Well today we got bitten by an unexpected functional change in Windows 2008 R2 DHCP. A colleague of mine needed to replace a defect printer that had a reservation in DHCP so it would always get the same reserved IP configuration. This can be handy for some “light security” reasons or for when a repair men resets the configuration to default settings or so.
So he set out to replace the original reservation by deleting the existing one and replacing it with a new reservation with the same IP address but using the MAC address of the NIC in the new printer. At least that was the intention. He swiftly received an error: The specified DHCP Client is not a reserved client.
So what does that mean?

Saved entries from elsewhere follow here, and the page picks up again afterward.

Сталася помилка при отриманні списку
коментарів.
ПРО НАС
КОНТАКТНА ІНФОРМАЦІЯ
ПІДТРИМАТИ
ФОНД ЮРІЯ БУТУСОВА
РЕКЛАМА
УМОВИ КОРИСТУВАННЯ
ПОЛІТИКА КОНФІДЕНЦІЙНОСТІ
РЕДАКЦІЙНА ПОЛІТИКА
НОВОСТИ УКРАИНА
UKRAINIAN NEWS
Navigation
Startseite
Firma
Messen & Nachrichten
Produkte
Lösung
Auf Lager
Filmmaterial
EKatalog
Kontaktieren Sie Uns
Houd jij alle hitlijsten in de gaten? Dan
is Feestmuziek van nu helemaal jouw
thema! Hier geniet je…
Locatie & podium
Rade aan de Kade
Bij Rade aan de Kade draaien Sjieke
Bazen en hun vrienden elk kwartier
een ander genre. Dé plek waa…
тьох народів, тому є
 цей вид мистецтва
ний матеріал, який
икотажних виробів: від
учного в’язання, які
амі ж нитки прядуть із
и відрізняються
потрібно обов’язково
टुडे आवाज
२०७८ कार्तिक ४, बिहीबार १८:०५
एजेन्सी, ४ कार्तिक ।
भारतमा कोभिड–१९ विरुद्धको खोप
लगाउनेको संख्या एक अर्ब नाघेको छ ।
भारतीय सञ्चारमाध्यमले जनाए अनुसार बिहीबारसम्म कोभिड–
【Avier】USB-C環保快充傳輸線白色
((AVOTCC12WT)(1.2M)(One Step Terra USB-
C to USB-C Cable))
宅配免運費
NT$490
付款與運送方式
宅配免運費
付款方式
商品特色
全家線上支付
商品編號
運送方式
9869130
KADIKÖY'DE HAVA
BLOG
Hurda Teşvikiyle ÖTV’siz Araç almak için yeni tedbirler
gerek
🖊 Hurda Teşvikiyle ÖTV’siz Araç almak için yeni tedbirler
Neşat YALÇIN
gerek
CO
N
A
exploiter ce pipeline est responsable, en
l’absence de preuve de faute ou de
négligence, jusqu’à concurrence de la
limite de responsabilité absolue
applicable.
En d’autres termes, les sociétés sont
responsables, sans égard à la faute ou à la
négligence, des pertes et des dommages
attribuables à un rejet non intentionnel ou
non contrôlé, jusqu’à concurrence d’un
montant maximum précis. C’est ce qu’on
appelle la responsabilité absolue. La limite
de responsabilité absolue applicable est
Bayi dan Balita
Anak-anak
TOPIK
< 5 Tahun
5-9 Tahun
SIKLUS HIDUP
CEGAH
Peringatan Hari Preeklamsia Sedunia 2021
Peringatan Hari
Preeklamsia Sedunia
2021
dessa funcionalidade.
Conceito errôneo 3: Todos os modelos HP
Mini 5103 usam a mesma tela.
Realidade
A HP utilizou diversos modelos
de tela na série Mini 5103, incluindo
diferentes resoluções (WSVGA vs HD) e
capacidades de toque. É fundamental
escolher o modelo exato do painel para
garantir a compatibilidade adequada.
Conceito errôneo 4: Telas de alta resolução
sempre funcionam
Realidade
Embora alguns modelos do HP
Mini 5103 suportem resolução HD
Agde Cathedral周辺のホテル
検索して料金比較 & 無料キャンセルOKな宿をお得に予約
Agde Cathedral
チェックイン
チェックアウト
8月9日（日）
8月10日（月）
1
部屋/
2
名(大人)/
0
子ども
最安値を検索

Well it turns out that something that was quiet possible up until Windows 2008 is no longer allowed in Windows 2008 R2. Consider the following:
For example if you have a 10.100.0.0/16 subnet and about 600 client devices max on your LAN you could make your DHCP severs fault tolerant by setting them up as follows:
DHCP Server 1 with a Scope lease range of 10.100.20.0 – 10.100.23.255
DHCP Server 2 with a Scope lease range of 10.100.24.0 – 10.100.26.255
You can lose a DHCP server that way the remaining one still has more then enough IP addresses in it’s range handing out to all potential client devices. This is about the easiest and simplistic way of providing DHCP redundancy. You might not like it (not really the 80/20 rule for a split scope according to the book) but it is very widely used, simple and it works in environments where IP addresses are plentiful.
Now before Windows 2008 R2 you could add reservations for IP address that are in the subnet of the scope but are outside in the lease range. For example if you agreed internally to put all printers on 10.100.50.x you could add reservation for them, even if they fall outside the lease ranges of DHCP Server 1 and 2 because they where in the same subnet of the scope. That now no longer works and gives you the above error.
Why did we never notice this before? The existing reservations just keep working, you just can’t create new ones. And yes, this was the first time it was needed to be done after the upgrade to Windows 2008 R2.
The Solution (no impact on current IP addressing schemes already in use).
My colleague (great guy, keen eye for trouble shooting) was well on his way to the solution and finally we implemented the following. We set up a split scope with a lease range that included the IP addresses used by the printers, and than added exclusions for the ranges that are used for clients on the other DHCP server. More like the split scope DHCP concept by the rules but without 80/20 rule.
When you do this turn of the printer or other device and delete the lease it might already have for its MAC address. You can than work without any further issues because of the IP or hardware address already having a lease. Oh yeah, when you delete a lease in DHCP, refresh the MMC tree manually or you might see the result of your deletion
Et voila. We’re done and back in business. This helpdesk call on replacing a printer turned out to be a rather expensive one
DHCP got some really neat extra’s (DHCP allow & deny filtering with scripting support for automation, the split scope wizard, …) in Windows 2008 R2 but this little change is going to bite a lot of people when they migrate or upgrade from previous versions, as split DHCP scopes are de facto standard in a lot of DHPC implementations. Why it provides for simple and easy DHCP service redundancy and it used to let you let you define reserve IP address for special uses in a range that was not even handed to other clients (Printers, scanners, Wireless Access Points, …). Well now you have to work around it (or be a bit more by the book), but as you have seen you can still get it function again. So beware of this when you make the move to DHCP on Windows 2008 R2 and implement a solution accordingly.